[[ DATA RECORDS open ]]

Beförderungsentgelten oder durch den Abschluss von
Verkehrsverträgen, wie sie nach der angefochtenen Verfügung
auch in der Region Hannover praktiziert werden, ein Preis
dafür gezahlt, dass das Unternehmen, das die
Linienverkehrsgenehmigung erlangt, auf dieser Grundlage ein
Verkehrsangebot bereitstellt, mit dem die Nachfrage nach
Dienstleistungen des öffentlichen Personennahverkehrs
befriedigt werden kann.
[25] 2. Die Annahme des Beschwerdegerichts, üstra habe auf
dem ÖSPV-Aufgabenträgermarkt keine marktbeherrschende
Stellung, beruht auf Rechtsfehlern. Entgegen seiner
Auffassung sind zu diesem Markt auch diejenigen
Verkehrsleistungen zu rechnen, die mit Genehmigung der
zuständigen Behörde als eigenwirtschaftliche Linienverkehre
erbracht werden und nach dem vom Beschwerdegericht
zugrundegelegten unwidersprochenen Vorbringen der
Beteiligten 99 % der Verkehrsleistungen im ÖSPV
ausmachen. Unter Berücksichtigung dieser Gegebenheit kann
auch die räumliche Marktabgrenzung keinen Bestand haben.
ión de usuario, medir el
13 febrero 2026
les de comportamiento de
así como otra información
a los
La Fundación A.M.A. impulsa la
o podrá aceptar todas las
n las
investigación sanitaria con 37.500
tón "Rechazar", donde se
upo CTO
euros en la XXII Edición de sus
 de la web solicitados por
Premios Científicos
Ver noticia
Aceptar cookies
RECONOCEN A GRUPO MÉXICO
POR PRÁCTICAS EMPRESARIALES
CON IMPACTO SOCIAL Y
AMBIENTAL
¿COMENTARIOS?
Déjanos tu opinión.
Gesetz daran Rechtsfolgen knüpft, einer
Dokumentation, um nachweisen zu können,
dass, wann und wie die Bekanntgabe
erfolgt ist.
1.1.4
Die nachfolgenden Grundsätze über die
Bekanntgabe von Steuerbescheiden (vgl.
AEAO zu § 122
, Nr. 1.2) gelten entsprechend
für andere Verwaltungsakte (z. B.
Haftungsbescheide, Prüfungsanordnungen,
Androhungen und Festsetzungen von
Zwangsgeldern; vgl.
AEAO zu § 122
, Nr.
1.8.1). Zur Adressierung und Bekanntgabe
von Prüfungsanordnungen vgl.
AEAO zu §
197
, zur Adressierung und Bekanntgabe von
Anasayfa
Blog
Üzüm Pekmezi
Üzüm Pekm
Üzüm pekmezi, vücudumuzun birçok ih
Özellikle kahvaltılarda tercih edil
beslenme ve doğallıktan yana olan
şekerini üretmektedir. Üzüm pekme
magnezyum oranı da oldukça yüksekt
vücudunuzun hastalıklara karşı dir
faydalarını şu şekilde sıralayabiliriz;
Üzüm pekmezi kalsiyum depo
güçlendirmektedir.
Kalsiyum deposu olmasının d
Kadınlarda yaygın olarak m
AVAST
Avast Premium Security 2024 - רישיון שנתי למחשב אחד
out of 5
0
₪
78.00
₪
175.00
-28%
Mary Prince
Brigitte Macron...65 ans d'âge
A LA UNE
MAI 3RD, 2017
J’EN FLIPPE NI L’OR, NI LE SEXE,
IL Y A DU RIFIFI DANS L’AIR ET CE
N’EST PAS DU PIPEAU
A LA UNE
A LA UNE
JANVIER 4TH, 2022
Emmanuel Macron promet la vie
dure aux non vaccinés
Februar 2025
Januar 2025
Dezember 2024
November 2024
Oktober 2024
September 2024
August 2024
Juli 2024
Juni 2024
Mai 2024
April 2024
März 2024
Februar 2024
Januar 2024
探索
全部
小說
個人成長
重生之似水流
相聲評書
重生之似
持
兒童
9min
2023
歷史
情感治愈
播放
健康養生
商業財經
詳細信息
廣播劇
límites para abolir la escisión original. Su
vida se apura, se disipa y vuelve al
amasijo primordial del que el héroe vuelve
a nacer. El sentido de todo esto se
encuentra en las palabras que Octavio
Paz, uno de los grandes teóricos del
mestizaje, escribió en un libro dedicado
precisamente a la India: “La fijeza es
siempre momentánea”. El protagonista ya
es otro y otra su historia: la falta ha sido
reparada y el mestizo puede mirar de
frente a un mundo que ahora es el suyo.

[[ DATA RECORDS closed ]]

:: WORK REQUEST ::
Starting with the line that contains "September 2024", return each line through the last one of the data above, exactly as written and nothing more.

:: ANSWER BOX ::
September 2024
August 2024
Juli 2024
Juni 2024
Mai 2024
April 2024
März 2024
Februar 2024
Januar 2024
探索
全部
小說
個人成長
重生之似水流
相聲評書
重生之似
持
兒童
9min
2023
歷史
情感治愈
播放
健康養生
商業財經
詳細信息
廣播劇
límites para abolir la escisión original. Su
vida se apura, se disipa y vuelve al
amasijo primordial del que el héroe vuelve
a nacer. El sentido de todo esto se
encuentra en las palabras que Octavio
Paz, uno de los grandes teóricos del
mestizaje, escribió en un libro dedicado
precisamente a la India: “La fijeza es
siempre momentánea”. El protagonista ya
es otro y otra su historia: la falta ha sido
reparada y el mestizo puede mirar de
frente a un mundo que ahora es el suyo.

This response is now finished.